Il sindaco e tutti i suoi non vogliono che passi l'idea di una
ostilità fra i due. Hanno ragione, perché a Renzi non conviene. Poi però
il messaggio che passa è un altro
Dello scambio di dichiarazioni e battute degli ultimi giorni fra
Renzi, Epifani, i renziani e i bersaniani, un solo aspetto sembra
veramente interessante: l’evidente preoccupazione del sindaco di Firenze
di non far passare l’idea che lui sarebbe un avversario di Enrico Letta
e un sabotatore del suo governo.
È come se Renzi si sia reso conto del principale pericolo che corre in questa fase. Il pericolo che dieci giorni fa su Europa
riassumevamo così: Renzi ovviamente spera in elezioni a strettissimo
giro, ma non può muoversi come demolitore delle larghe intese perché
nessuno può garantirgli che, in caso di caduta di Letta, si vada
automaticamente al voto anticipato. Per esempio tanti giocano per
maggioranze alternative, con M5S; poi c’è Napolitano, che non allenterà
la tutela sul governo; infine c’è la questione della riforma elettorale,
che si frappone invalicabile verso la convocazione delle elezioni.
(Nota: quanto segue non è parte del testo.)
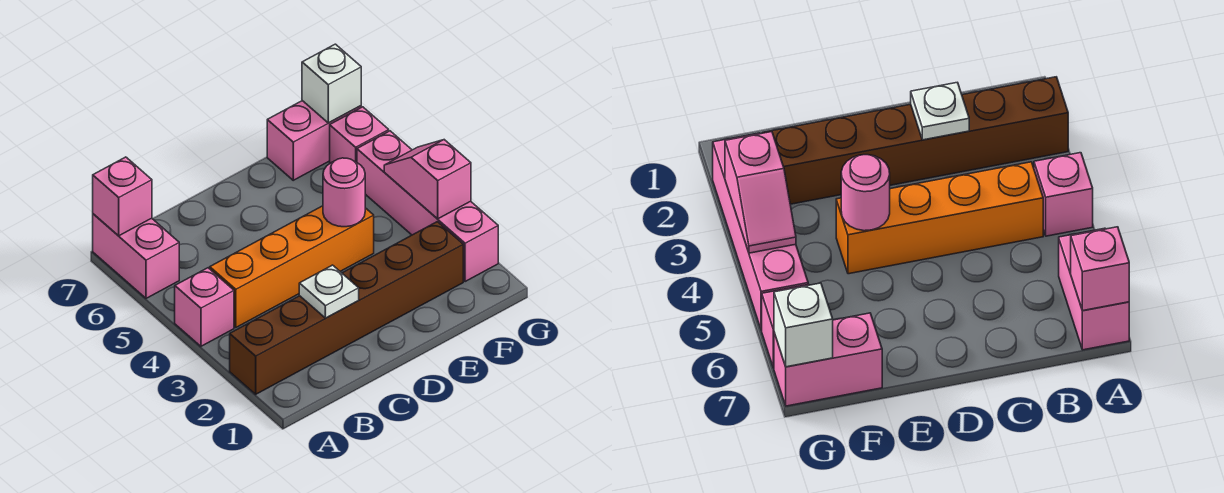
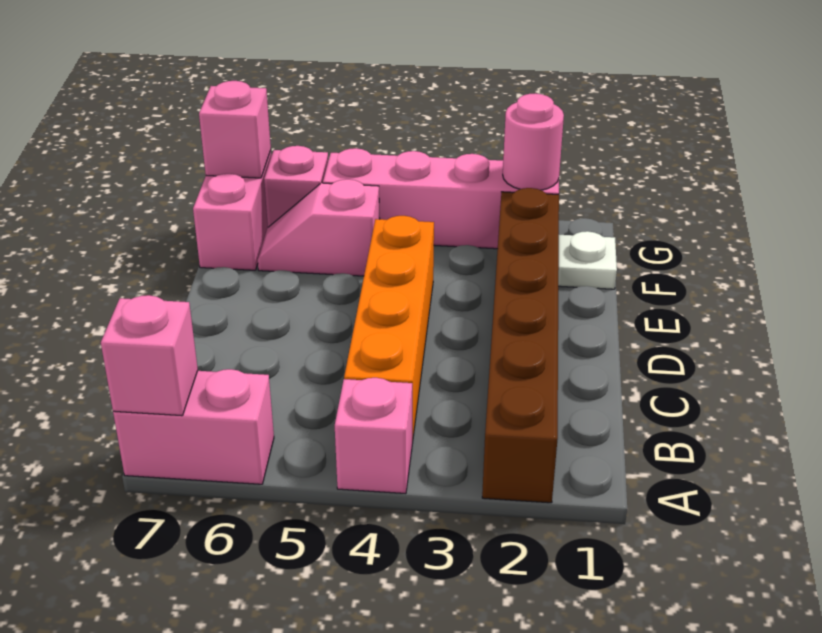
white plate C2 level 2 -> white plate F1 level 1
pink round brick E4 level 2 -> pink round brick G2 level 2
pink slope G3:G4 level 2 top 3 -> pink slope F5:F6 level 1 top 5
white brick G7 level 2 -> pink brick G7 level 2

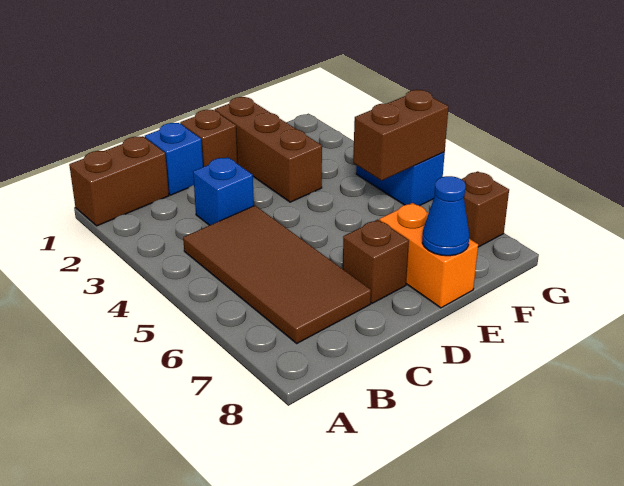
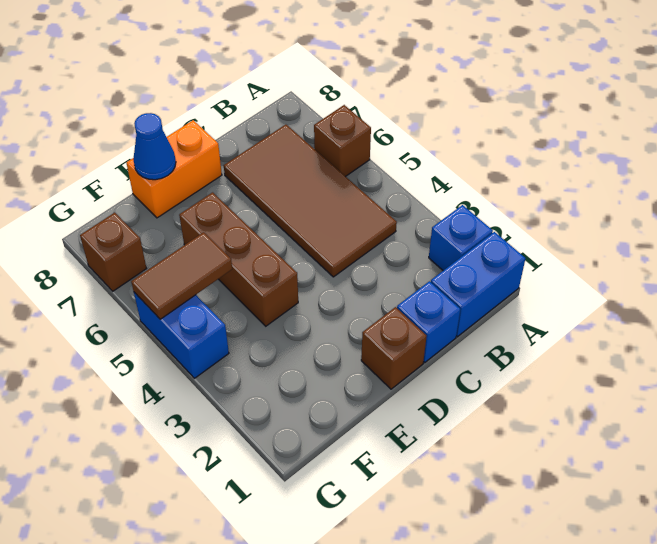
brown brick A1:B1 level 1 -> blue brick A1:B1 level 1
blue brick C3 level 1 -> blue brick A2 level 1
brown brick D7 level 1 -> brown brick A6 level 1
brown brick E1:E3 level 1 -> brown brick E4:E6 level 1
orange brick E7:E8 level 1 -> orange brick D8:E8 level 1
brown brick F5:G5 level 2 -> brown tile F5:G5 level 2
Renzi vuole sbrogliare tutta questa complicata matassa facedo il
mestiere di segretario del Pd? Improbabile. D’altronde però non può
neanche, a questo punto, tirarsi indietro: rinunciare a correre alle
primarie sarebbe la certificazione di fragilità di leadership. Agli
occhi dell’opinione pubblica non sarebbe neanche sufficiente
prendersela, come schermo e come alibi, con i tristi tentativi che
effettivamente sono in corso da parte della residua nomenklatura bersaniana per limitare grazie al cambio delle regole congressuali non solo le chances
di Renzi di vincere le primarie, ma perfino il suo diritto (una volta
diventato eventualmente segretario) di contare su gruppi dirigenti
politicamente affini.
Per il sindaco rimane un solo schema possibile, quello appunto citato
dieci giorni fa: diventare leader del Pd senza rottura né con Letta né
col suo governo, ma semplicemente (e non è poco) come garante che il Pd
non si farà trovare impreparato da alcuna scossa degli equilibri delle
larghe intese. È la tesi che ora fanno correre i renziani: un Pd pronto e
competitivo che faccia passare a Berlusconi la voglia di avventure
elettorali è una garanzia di stabilità per Letta, non una fonte di
pericolo.
La tesi è corretta. In astratto. In pratica, l’incontenibile sindaco
non riesce a nascondere la fretta né a moderare il suo peculiare
antiberlusconismo, indispensabile a vincere le primarie. Sicché alla
fine il messaggio che passa, nonostante tutti gli sforzi, è l’opposto di
quello che razionalmente si vorrebbe trasmettere.